Please copy exactly the part of the records below that opens with the line containing "wrist: (150, 219)" and closes with the line containing "pinky pip: (115, 82)", leaving out any pictures.

##### RECORDS TO USE

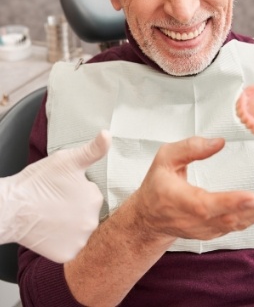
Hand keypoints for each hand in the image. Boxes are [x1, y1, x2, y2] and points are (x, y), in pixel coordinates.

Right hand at [0, 130, 110, 262]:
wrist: (9, 208)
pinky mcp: (67, 255)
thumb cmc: (37, 182)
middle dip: (76, 208)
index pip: (92, 194)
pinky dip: (63, 241)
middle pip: (88, 213)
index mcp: (95, 198)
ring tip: (53, 216)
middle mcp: (93, 222)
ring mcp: (80, 241)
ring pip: (81, 230)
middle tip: (56, 203)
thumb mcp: (67, 160)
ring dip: (72, 225)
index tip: (62, 189)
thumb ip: (93, 149)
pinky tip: (51, 231)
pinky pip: (71, 247)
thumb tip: (108, 134)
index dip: (77, 191)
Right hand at [131, 137, 253, 241]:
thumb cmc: (157, 187)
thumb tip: (219, 142)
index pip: (209, 205)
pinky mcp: (217, 230)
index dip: (232, 202)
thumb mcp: (164, 159)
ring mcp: (209, 229)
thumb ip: (189, 148)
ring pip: (240, 223)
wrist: (150, 219)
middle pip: (233, 217)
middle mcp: (198, 220)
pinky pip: (240, 224)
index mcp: (183, 202)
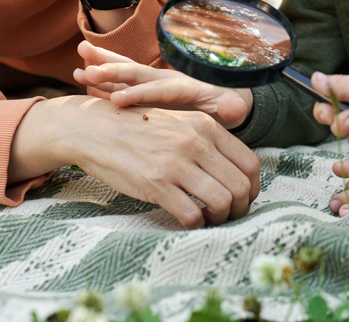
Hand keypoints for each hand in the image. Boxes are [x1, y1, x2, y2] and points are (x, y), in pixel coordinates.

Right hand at [11, 95, 258, 229]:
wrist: (95, 129)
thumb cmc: (137, 128)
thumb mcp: (178, 122)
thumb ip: (206, 140)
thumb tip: (234, 170)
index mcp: (205, 126)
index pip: (250, 164)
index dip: (253, 188)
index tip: (243, 199)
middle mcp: (195, 142)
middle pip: (241, 186)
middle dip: (240, 209)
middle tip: (229, 216)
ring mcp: (176, 163)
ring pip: (222, 202)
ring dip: (221, 219)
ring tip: (210, 221)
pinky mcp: (156, 184)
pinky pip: (192, 214)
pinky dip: (196, 225)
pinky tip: (189, 222)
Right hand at [74, 41, 252, 128]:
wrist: (217, 98)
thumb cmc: (221, 107)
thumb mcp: (228, 108)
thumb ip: (230, 107)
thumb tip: (236, 105)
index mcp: (181, 86)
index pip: (159, 89)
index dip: (141, 93)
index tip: (120, 99)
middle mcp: (161, 79)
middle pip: (136, 73)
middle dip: (114, 73)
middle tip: (90, 72)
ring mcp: (148, 83)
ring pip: (122, 71)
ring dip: (102, 66)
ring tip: (78, 66)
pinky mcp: (138, 90)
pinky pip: (115, 82)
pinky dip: (98, 76)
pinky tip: (77, 73)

##########

◆ WORKED SOLUTION
wrist: (150, 219)
middle pip: (233, 217)
middle mcp: (198, 220)
pinky pip: (240, 224)
index mcp: (183, 202)
Hand keypoints for each hand in the image. Boxes are [x1, y1, x2, y2] and points are (x, y), in pixel coordinates.

Right hand at [11, 95, 258, 229]:
wrist: (95, 129)
thumb cmc: (137, 128)
thumb mcp: (178, 122)
thumb ip: (206, 140)
thumb tip: (234, 170)
index mcp: (205, 126)
index pip: (250, 164)
index dip: (253, 188)
index tip: (243, 199)
middle mcp: (195, 142)
middle pip: (241, 186)
middle dip: (240, 209)
middle tip: (229, 216)
ring mcp: (176, 163)
ring pip: (222, 202)
ring dip: (221, 219)
ring tip: (210, 221)
pinky mcp: (156, 184)
pinky pip: (192, 214)
pinky dip: (196, 225)
pinky tip: (189, 222)
Right hand at [74, 41, 252, 128]:
wrist: (217, 98)
thumb cmc: (221, 107)
thumb mcp: (228, 108)
thumb ip: (230, 107)
thumb tip: (236, 105)
index mcp: (181, 86)
index pip: (159, 89)
index dip: (141, 93)
index tip: (120, 99)
middle mcp: (161, 79)
middle pip: (136, 73)
middle dip: (114, 73)
middle tip: (90, 72)
ring mcp: (148, 83)
ring pip: (122, 71)
ring dip: (102, 66)
ring tip: (78, 66)
pinky mcp: (138, 90)
pinky pip: (115, 82)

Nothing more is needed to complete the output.